Requirement a
In the micro-milling text, what specially designed experimental matrix does the Taguchi method use?

══════

The literature studies concentrated on the micro-milling of only titanium^8–16 or Inconel,¹⁷ and each study employed a different machining parameter and cutting tool geometry; thus, it was difficult to compare the micro-milling performance of titanium and Inconel using data in the literature. Therefore, this research focused on the micro-milling performance of not only Ti6Al4V titanium alloy but also Inconel 718 workpiece materials at the same conditions. Selecting the same experimental conditions helped a comparative study of micro-milling performance between Ti6Al4V titanium alloy and Inconel 718 materials, and this allowed to determine the most appropriate machining conditions for each workpiece material. To the best of our knowledge, this was the first study using the same machining conditions in order to compare the micro-milling performance of Ti6Al4V titanium alloy and Inconel 718 materials with Taguchi method. The micro-milling experiments were performed with Taguchi experimental design, and the changes in the tool wear, surface roughness and cutting forces were analyzed according to various spindle speed, feed rate and depth of cut. Optimal micro-milling conditions for tool wear, surface roughness and cutting forces were determined for both Ti6Al4V titanium alloy and Inconel 718 workpiece materials. Additionally, the mathematical models based on regression analysis for predicting of output responses were established in this study.

Methodology used

The methodologies used in this study were explained in the following paragraphs.

Methodologies for modelling

Taguchi methodology

Taguchi methodology was utilized for planning the experiments and for modelling. Taguchi methodology uses a specially designed experimental matrix known as orthogonal array.^18,19 The main aim of Taguchi methodology is to find the optimal level of input parameters within the ranges taken into consideration.

The desirable effect for the output characteristic is called as ‘signal’, and ‘noise’ means the undesirable effect for the output characteristic. Signal-to-noise (S/N) ratio is the quality characteristics deviating from the desired values, and higher S/N ratio represents the optimal level of the control parameters. In machining, the aim was to minimize the tool wear, surface roughness and cutting forces; therefore, the smaller-the-better S/N quality characteristic was employed in the current study. Quality characteristic of the smaller-the-better S/N is computed using the following equation

S / N = - 10 \log_{10} [\frac{1}{n} (\sum_{i = 1}^{n} y_{i}^{2})]

(1)

where y_i is the ith measured results in a run or row and n is the number of measurements in each test trial or row.^18,19

Regression analysis

Regression analysis is a statistical method, which is utilized for modelling purposes. To find the relationship between independent and dependent variables, regression analysis was used, and the general form of the first-order model is given in equation (2)

y = β_{0} + \sum_{i = 1}^{k} β_{i} x_{i} + ε

(2)

where β is a coefficient of each term, k is a number of independent variables and ε is an error. The validity of developed first-order model was evaluated by correlation coefficient (R²). Higher R² implies that relationship between the micro-milling parameters and the results obtained from experiments is high.

══════

Requirement b
Find every line in the listing below that contains the string "position" and copy each of those lines. Case counts.

Records shown
══════

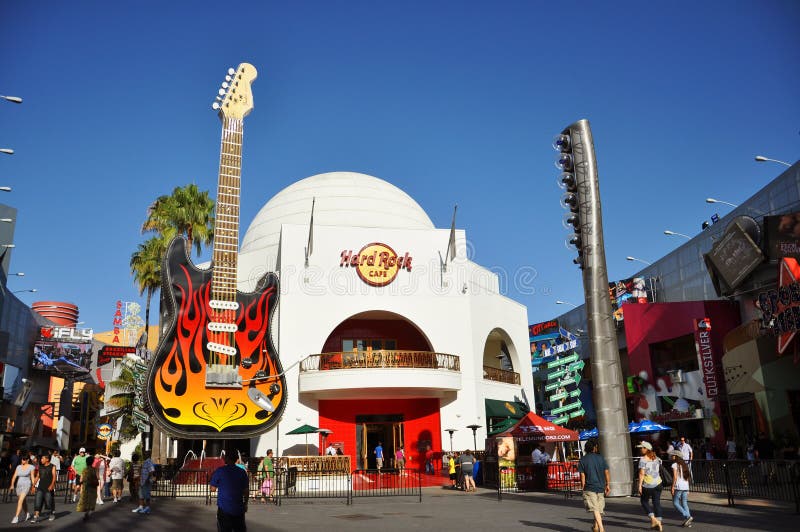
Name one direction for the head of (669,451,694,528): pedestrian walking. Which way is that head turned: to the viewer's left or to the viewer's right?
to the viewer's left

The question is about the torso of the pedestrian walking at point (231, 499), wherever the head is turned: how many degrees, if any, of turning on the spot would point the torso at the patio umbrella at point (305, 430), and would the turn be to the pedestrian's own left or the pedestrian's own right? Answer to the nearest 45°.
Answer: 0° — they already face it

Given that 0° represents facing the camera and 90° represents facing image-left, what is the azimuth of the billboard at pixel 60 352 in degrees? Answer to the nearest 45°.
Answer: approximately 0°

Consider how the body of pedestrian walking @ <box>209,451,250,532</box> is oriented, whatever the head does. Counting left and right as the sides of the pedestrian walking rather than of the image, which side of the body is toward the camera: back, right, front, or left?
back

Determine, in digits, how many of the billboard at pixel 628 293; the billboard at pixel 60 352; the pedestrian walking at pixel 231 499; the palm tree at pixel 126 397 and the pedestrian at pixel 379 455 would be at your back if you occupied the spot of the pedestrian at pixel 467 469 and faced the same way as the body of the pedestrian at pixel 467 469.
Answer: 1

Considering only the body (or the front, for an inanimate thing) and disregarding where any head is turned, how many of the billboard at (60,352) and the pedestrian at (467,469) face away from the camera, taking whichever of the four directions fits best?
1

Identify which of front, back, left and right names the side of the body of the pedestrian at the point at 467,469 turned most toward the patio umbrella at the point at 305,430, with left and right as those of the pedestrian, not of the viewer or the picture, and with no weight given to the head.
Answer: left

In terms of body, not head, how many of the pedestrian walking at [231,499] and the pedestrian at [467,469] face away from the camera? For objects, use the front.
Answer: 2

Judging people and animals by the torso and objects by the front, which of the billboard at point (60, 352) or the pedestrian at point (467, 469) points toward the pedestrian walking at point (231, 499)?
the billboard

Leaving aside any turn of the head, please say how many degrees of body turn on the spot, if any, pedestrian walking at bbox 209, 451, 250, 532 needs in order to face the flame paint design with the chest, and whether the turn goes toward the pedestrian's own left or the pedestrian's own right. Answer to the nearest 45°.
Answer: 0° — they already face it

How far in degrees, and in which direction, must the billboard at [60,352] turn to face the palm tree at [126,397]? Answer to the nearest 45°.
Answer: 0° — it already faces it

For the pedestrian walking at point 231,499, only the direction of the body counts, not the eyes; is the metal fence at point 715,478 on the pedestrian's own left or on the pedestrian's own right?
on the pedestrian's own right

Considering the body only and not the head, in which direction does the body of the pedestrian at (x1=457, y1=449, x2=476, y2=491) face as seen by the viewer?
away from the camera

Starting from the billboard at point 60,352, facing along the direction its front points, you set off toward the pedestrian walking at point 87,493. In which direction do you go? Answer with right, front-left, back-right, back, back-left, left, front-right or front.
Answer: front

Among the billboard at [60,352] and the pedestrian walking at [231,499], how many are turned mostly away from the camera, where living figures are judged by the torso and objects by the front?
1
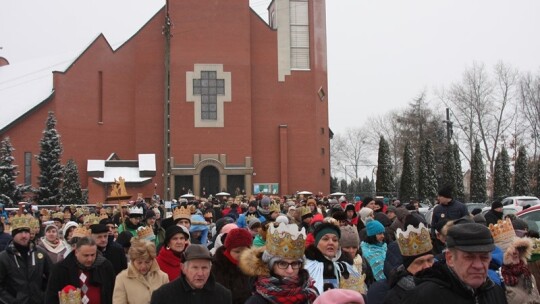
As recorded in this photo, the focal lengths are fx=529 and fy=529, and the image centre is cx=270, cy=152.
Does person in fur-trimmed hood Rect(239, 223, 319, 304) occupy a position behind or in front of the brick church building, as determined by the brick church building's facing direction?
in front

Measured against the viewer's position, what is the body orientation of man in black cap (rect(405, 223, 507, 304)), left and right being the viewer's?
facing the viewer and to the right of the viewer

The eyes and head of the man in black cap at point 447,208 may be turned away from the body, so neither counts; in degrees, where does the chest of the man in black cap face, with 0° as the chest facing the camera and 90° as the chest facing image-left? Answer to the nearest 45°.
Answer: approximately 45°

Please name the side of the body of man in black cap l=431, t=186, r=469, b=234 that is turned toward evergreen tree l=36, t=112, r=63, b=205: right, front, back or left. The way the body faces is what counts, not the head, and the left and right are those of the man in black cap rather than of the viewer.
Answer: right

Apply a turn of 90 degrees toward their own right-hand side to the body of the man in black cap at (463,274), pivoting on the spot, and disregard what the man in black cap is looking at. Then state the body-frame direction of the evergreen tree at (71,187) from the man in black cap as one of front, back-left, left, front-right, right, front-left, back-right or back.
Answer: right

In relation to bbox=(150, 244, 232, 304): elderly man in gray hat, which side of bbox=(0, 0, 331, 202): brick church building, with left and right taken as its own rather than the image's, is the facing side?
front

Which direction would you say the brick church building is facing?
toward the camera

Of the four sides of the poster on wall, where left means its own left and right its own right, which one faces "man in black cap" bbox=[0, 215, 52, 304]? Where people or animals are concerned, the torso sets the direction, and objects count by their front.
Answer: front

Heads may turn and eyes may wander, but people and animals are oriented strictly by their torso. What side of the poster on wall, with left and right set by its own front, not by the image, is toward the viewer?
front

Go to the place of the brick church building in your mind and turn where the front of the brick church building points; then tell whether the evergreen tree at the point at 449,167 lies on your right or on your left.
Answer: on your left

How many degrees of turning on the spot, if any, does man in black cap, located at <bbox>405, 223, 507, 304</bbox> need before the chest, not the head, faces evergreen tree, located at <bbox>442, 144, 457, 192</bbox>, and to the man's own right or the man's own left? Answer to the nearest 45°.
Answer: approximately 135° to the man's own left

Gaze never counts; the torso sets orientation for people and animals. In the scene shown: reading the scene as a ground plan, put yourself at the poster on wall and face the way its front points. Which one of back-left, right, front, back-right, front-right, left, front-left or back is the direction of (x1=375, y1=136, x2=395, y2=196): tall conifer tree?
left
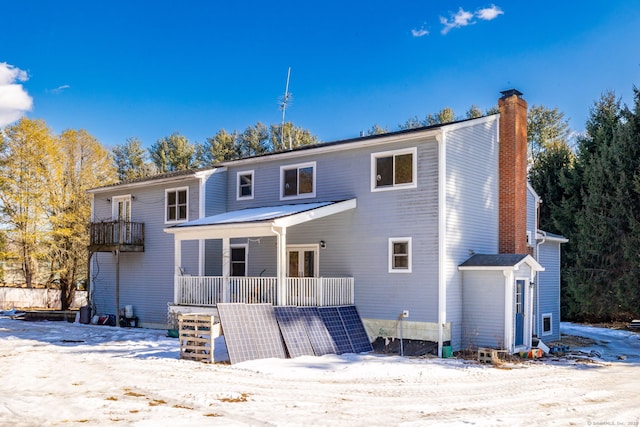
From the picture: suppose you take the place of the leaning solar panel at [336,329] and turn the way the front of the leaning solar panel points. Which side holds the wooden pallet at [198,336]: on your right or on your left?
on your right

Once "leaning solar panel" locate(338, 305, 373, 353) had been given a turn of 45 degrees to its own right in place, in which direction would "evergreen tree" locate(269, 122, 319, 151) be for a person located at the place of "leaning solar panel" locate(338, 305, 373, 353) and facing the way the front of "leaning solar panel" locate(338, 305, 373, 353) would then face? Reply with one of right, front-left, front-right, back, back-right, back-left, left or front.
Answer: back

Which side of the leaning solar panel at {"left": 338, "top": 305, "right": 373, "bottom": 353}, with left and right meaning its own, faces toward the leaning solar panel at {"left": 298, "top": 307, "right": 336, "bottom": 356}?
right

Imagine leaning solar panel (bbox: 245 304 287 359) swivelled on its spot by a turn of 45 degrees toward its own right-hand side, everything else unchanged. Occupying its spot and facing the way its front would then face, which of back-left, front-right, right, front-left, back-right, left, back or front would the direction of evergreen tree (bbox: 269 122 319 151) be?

══════

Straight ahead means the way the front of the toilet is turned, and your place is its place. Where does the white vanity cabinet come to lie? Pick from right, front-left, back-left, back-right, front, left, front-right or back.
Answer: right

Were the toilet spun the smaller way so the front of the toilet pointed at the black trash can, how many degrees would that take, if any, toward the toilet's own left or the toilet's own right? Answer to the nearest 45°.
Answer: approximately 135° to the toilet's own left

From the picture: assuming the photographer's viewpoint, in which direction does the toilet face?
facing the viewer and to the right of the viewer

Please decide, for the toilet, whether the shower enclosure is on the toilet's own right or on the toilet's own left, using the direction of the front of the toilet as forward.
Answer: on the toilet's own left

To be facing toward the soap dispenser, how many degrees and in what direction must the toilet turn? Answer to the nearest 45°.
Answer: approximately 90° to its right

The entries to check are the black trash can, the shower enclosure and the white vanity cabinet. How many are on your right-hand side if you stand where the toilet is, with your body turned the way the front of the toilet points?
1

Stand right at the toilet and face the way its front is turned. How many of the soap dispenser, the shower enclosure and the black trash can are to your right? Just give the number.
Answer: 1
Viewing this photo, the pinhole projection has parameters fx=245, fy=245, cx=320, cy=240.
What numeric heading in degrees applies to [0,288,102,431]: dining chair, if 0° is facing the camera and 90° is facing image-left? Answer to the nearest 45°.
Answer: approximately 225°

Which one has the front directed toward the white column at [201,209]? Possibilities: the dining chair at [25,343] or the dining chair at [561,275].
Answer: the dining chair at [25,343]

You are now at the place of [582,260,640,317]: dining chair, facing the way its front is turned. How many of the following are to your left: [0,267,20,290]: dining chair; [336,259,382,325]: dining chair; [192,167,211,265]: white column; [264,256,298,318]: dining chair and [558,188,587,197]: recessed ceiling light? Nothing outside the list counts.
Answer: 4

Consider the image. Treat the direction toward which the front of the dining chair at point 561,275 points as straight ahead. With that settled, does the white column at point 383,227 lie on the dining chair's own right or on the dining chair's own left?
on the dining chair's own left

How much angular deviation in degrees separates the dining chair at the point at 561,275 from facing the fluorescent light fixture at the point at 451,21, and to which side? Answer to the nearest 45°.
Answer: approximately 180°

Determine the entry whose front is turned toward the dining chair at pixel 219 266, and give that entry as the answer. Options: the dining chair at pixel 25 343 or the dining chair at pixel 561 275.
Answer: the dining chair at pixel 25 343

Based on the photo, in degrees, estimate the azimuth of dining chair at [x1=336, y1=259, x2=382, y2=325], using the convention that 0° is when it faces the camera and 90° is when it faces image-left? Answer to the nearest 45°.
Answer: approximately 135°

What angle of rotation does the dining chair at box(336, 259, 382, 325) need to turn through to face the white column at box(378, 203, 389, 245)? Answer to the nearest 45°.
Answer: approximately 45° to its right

══════

Exercise solution a
An orthogonal array.

Exercise solution b
Does person in fur-trimmed hood Rect(239, 223, 319, 304) occupy a position behind or in front of the brick church building, as determined by the brick church building's facing direction?
Measured against the viewer's position, what is the body orientation of man in black cap (rect(405, 223, 507, 304)), left and right being the viewer's?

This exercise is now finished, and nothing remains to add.